*** Extracted material
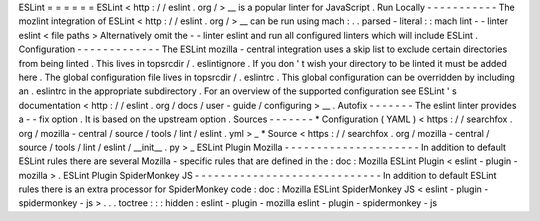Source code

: ESLint
=
=
=
=
=
=
ESLint
<
http
:
/
/
eslint
.
org
/
>
__
is
a
popular
linter
for
JavaScript
.
Run
Locally
-
-
-
-
-
-
-
-
-
-
-
The
mozlint
integration
of
ESLint
<
http
:
/
/
eslint
.
org
/
>
__
can
be
run
using
mach
:
.
.
parsed
-
literal
:
:
mach
lint
-
-
linter
eslint
<
file
paths
>
Alternatively
omit
the
-
-
linter
eslint
and
run
all
configured
linters
which
will
include
ESLint
.
Configuration
-
-
-
-
-
-
-
-
-
-
-
-
-
The
ESLint
mozilla
-
central
integration
uses
a
skip
list
to
exclude
certain
directories
from
being
linted
.
This
lives
in
topsrcdir
/
.
eslintignore
.
If
you
don
'
t
wish
your
directory
to
be
linted
it
must
be
added
here
.
The
global
configuration
file
lives
in
topsrcdir
/
.
eslintrc
.
This
global
configuration
can
be
overridden
by
including
an
.
eslintrc
in
the
appropriate
subdirectory
.
For
an
overview
of
the
supported
configuration
see
ESLint
'
s
documentation
<
http
:
/
/
eslint
.
org
/
docs
/
user
-
guide
/
configuring
>
__
.
Autofix
-
-
-
-
-
-
-
The
eslint
linter
provides
a
-
-
fix
option
.
It
is
based
on
the
upstream
option
.
Sources
-
-
-
-
-
-
-
*
Configuration
(
YAML
)
<
https
:
/
/
searchfox
.
org
/
mozilla
-
central
/
source
/
tools
/
lint
/
eslint
.
yml
>
_
*
Source
<
https
:
/
/
searchfox
.
org
/
mozilla
-
central
/
source
/
tools
/
lint
/
eslint
/
__init__
.
py
>
_
ESLint
Plugin
Mozilla
-
-
-
-
-
-
-
-
-
-
-
-
-
-
-
-
-
-
-
-
-
In
addition
to
default
ESLint
rules
there
are
several
Mozilla
-
specific
rules
that
are
defined
in
the
:
doc
:
Mozilla
ESLint
Plugin
<
eslint
-
plugin
-
mozilla
>
.
ESLint
Plugin
SpiderMonkey
JS
-
-
-
-
-
-
-
-
-
-
-
-
-
-
-
-
-
-
-
-
-
-
-
-
-
-
-
-
-
In
addition
to
default
ESLint
rules
there
is
an
extra
processor
for
SpiderMonkey
code
:
doc
:
Mozilla
ESLint
SpiderMonkey
JS
<
eslint
-
plugin
-
spidermonkey
-
js
>
.
.
.
toctree
:
:
:
hidden
:
eslint
-
plugin
-
mozilla
eslint
-
plugin
-
spidermonkey
-
js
******
Copy each of the entries above precisely, and drop whatever pictures they hold.

Source code

: ESLint
=
=
=
=
=
=
ESLint
<
http
:
/
/
eslint
.
org
/
>
__
is
a
popular
linter
for
JavaScript
.
Run
Locally
-
-
-
-
-
-
-
-
-
-
-
The
mozlint
integration
of
ESLint
<
http
:
/
/
eslint
.
org
/
>
__
can
be
run
using
mach
:
.
.
parsed
-
literal
:
:
mach
lint
-
-
linter
eslint
<
file
paths
>
Alternatively
omit
the
-
-
linter
eslint
and
run
all
configured
linters
which
will
include
ESLint
.
Configuration
-
-
-
-
-
-
-
-
-
-
-
-
-
The
ESLint
mozilla
-
central
integration
uses
a
skip
list
to
exclude
certain
directories
from
being
linted
.
This
lives
in
topsrcdir
/
.
eslintignore
.
If
you
don
'
t
wish
your
directory
to
be
linted
it
must
be
added
here
.
The
global
configuration
file
lives
in
topsrcdir
/
.
eslintrc
.
This
global
configuration
can
be
overridden
by
including
an
.
eslintrc
in
the
appropriate
subdirectory
.
For
an
overview
of
the
supported
configuration
see
ESLint
'
s
documentation
<
http
:
/
/
eslint
.
org
/
docs
/
user
-
guide
/
configuring
>
__
.
Autofix
-
-
-
-
-
-
-
The
eslint
linter
provides
a
-
-
fix
option
.
It
is
based
on
the
upstream
option
.
Sources
-
-
-
-
-
-
-
*
Configuration
(
YAML
)
<
https
:
/
/
searchfox
.
org
/
mozilla
-
central
/
source
/
tools
/
lint
/
eslint
.
yml
>
_
*
Source
<
https
:
/
/
searchfox
.
org
/
mozilla
-
central
/
source
/
tools
/
lint
/
eslint
/
__init__
.
py
>
_
ESLint
Plugin
Mozilla
-
-
-
-
-
-
-
-
-
-
-
-
-
-
-
-
-
-
-
-
-
In
addition
to
default
ESLint
rules
there
are
several
Mozilla
-
specific
rules
that
are
defined
in
the
:
doc
:
Mozilla
ESLint
Plugin
<
eslint
-
plugin
-
mozilla
>
.
ESLint
Plugin
SpiderMonkey
JS
-
-
-
-
-
-
-
-
-
-
-
-
-
-
-
-
-
-
-
-
-
-
-
-
-
-
-
-
-
In
addition
to
default
ESLint
rules
there
is
an
extra
processor
for
SpiderMonkey
code
:
doc
:
Mozilla
ESLint
SpiderMonkey
JS
<
eslint
-
plugin
-
spidermonkey
-
js
>
.
.
.
toctree
:
:
:
hidden
:
eslint
-
plugin
-
mozilla
eslint
-
plugin
-
spidermonkey
-
js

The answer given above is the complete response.